_PROBLEM REQUIREMENTS:_
Copy every line of the listing below word for word, keeping each line break where it falls.

_DATA FOR ANALYSIS:_
---

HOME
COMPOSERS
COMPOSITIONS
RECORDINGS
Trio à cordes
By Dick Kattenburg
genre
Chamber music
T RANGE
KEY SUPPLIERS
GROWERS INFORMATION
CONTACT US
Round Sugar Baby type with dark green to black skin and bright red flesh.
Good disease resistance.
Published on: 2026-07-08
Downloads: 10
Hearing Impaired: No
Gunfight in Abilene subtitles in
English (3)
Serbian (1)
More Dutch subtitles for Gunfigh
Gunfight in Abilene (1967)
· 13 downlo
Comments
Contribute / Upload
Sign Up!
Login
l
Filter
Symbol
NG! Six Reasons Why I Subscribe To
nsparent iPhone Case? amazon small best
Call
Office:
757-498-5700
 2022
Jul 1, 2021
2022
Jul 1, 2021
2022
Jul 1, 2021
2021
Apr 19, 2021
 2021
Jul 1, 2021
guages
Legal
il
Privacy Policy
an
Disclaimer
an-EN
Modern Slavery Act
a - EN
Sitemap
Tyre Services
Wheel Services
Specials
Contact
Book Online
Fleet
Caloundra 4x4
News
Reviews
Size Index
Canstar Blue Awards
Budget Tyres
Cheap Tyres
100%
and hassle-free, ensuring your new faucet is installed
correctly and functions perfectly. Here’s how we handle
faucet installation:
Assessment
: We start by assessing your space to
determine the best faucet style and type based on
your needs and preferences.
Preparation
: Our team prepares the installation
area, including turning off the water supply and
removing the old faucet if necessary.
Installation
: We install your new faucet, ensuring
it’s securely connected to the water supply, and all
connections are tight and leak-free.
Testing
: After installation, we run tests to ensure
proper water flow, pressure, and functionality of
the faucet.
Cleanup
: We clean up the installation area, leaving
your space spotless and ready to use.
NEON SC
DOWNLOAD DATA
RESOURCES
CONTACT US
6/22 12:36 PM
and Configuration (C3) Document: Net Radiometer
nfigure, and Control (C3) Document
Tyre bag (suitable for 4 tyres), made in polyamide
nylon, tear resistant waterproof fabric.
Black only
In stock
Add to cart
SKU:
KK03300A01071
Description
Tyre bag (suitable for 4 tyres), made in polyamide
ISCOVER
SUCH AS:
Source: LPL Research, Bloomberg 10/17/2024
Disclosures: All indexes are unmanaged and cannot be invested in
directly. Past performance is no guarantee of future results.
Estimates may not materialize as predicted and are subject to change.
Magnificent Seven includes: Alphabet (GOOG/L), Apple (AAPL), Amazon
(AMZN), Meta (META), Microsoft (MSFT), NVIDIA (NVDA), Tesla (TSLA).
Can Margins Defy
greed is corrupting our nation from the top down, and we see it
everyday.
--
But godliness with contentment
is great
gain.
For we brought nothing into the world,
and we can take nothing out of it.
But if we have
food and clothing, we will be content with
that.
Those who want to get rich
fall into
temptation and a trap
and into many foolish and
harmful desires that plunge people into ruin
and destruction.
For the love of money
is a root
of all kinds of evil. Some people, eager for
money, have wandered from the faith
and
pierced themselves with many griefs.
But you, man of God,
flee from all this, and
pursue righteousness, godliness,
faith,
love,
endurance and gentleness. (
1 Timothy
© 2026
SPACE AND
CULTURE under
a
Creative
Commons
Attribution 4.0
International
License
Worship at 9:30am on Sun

---

_ANSWER:_
HOME
COMPOSERS
COMPOSITIONS
RECORDINGS
Trio à cordes
By Dick Kattenburg
genre
Chamber music
T RANGE
KEY SUPPLIERS
GROWERS INFORMATION
CONTACT US
Round Sugar Baby type with dark green to black skin and bright red flesh.
Good disease resistance.
Published on: 2026-07-08
Downloads: 10
Hearing Impaired: No
Gunfight in Abilene subtitles in
English (3)
Serbian (1)
More Dutch subtitles for Gunfigh
Gunfight in Abilene (1967)
· 13 downlo
Comments
Contribute / Upload
Sign Up!
Login
l
Filter
Symbol
NG! Six Reasons Why I Subscribe To
nsparent iPhone Case? amazon small best
Call
Office:
757-498-5700
 2022
Jul 1, 2021
2022
Jul 1, 2021
2022
Jul 1, 2021
2021
Apr 19, 2021
 2021
Jul 1, 2021
guages
Legal
il
Privacy Policy
an
Disclaimer
an-EN
Modern Slavery Act
a - EN
Sitemap
Tyre Services
Wheel Services
Specials
Contact
Book Online
Fleet
Caloundra 4x4
News
Reviews
Size Index
Canstar Blue Awards
Budget Tyres
Cheap Tyres
100%
and hassle-free, ensuring your new faucet is installed
correctly and functions perfectly. Here’s how we handle
faucet installation:
Assessment
: We start by assessing your space to
determine the best faucet style and type based on
your needs and preferences.
Preparation
: Our team prepares the installation
area, including turning off the water supply and
removing the old faucet if necessary.
Installation
: We install your new faucet, ensuring
it’s securely connected to the water supply, and all
connections are tight and leak-free.
Testing
: After installation, we run tests to ensure
proper water flow, pressure, and functionality of
the faucet.
Cleanup
: We clean up the installation area, leaving
your space spotless and ready to use.
NEON SC
DOWNLOAD DATA
RESOURCES
CONTACT US
6/22 12:36 PM
and Configuration (C3) Document: Net Radiometer
nfigure, and Control (C3) Document
Tyre bag (suitable for 4 tyres), made in polyamide
nylon, tear resistant waterproof fabric.
Black only
In stock
Add to cart
SKU:
KK03300A01071
Description
Tyre bag (suitable for 4 tyres), made in polyamide
ISCOVER
SUCH AS:
Source: LPL Research, Bloomberg 10/17/2024
Disclosures: All indexes are unmanaged and cannot be invested in
directly. Past performance is no guarantee of future results.
Estimates may not materialize as predicted and are subject to change.
Magnificent Seven includes: Alphabet (GOOG/L), Apple (AAPL), Amazon
(AMZN), Meta (META), Microsoft (MSFT), NVIDIA (NVDA), Tesla (TSLA).
Can Margins Defy
greed is corrupting our nation from the top down, and we see it
everyday.
--
But godliness with contentment
is great
gain.
For we brought nothing into the world,
and we can take nothing out of it.
But if we have
food and clothing, we will be content with
that.
Those who want to get rich
fall into
temptation and a trap
and into many foolish and
harmful desires that plunge people into ruin
and destruction.
For the love of money
is a root
of all kinds of evil. Some people, eager for
money, have wandered from the faith
and
pierced themselves with many griefs.
But you, man of God,
flee from all this, and
pursue righteousness, godliness,
faith,
love,
endurance and gentleness. (
1 Timothy
© 2026
SPACE AND
CULTURE under
a
Creative
Commons
Attribution 4.0
International
License
Worship at 9:30am on Sun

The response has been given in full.